Holding legal status in Lebanon isn’t just a matter of convenience; it’s central to almost all aspects of refugee life. Unfortunately, rapidly changing policies, inconsistent implementation, and inadequate dissemination of information mean that many refugees in Lebanon are living here illegally. In September, Lebanon’s government gave refugees who had limited legal status as of August 21, 2014 the opportunity to regularize their stay with General Security for free. Thousands who had either entered illegally or whose legal stay had expired were able to become legal residents without paying the LBP 950,000 ($630) regularization fee. 

Still, hundreds of thousands of Syrian refugees are not living in Lebanon legally. UNHCR declined to provide Executive with numbers on how many of the 1.2 million registered refugees in Lebanon fall within this category. However, the agency’s planning figures in early 2014 anticipated that over 800,000 Syrian refugees — two thirds of those registered with UNHCR — would be living with limited legal status by the end of that year. With the government’s stricter policies on entry and residency, this number may now be even higher.

Lack of legal stay severely restricts refugees’ ability to move around Lebanon. In a detailed March report on the topic, the Norwegian Refugee Council interviewed 1,256 Syrians, over half of whom were in Lebanon illegally. NRC noted that over 73 percent of respondents reported curtailed freedom of movement as the biggest consequence of their illegal stay in Lebanon. Fear of harassment by security forces at checkpoints, local municipality police, and even regular Lebanese citizens has kept many Syrians sedentary. Refugees with limited legal status who are arrested by security forces are usually given an order for departure back to Syria, but are rarely forcibly deported.

Nonetheless, this lack of mobility has a major effect on refugees’ access to resources. For some, their limited legal status has prevented them from registering with UNHCR. Several refugees who had crossed over illegally from Syria’s Qalamoun region told Executive they felt “trapped.” Too afraid to cross Lebanese Army checkpoints, they could not register at the UNHCR center in Zahle.

According to the NRC report, illegal stay has also pushed families towards increased child labor. Male heads of households without legal stay are often too afraid to leave their homes to seek work for fear of arrest. Since children are less likely to be stopped by security forces and asked for paperwork, fathers often send their children to work or beg for money instead of going to school. NRC says this practice exposes children to potential abuse and exploitation. Furthermore, Syrians without legal stay cannot access Lebanon’s healthcare system, and crucially cannot register the birth of their children with the Lebanese authorities. 
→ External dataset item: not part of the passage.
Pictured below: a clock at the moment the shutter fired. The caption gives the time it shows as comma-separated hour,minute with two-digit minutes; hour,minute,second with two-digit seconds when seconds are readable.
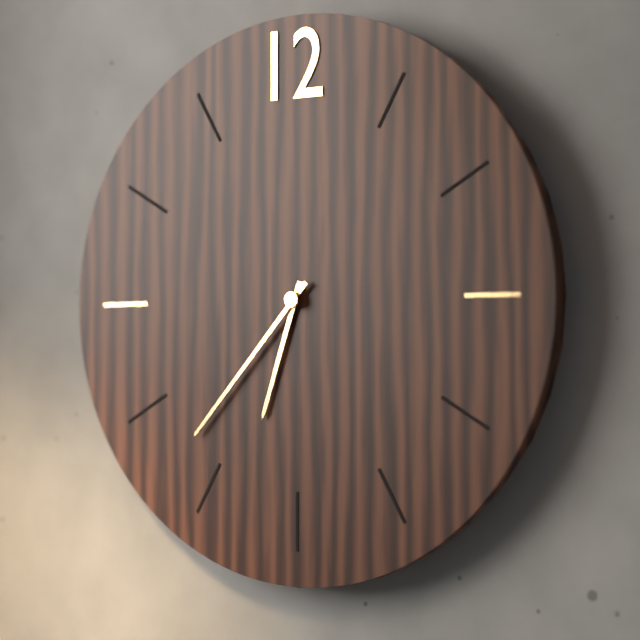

“It creates anxiety, uncertainty. It prevents them from organizing their lives … It’s impacting everything else,” says HRW’s Houry.

Follow the money? 

At the time of writing, the Lebanese government and relevant security agencies had yet to issue decisions on the renewal process for the new visas that Syrians will hold. In their reaction to the decision, Amnesty International announced that refugees who had legal status prior to January 5, 2015, would continue paying the $200 per adult renewal fee as usual, but this has not been confirmed by the Ministry of Interior or General Security. 

For many refugees, the renewal process presented a significant financial burden. NRC’s report notes that refugee families typically pay $100 per month to rent out a small bedroom in an unfinished building. Securing food costs more than $200 per month, and fuel comes at a cost of $100 per month. Given that the average Syrian refugee family earns $250 per month, according to NRC, the renewal fee is one of the first expenses that families forego when money gets tight.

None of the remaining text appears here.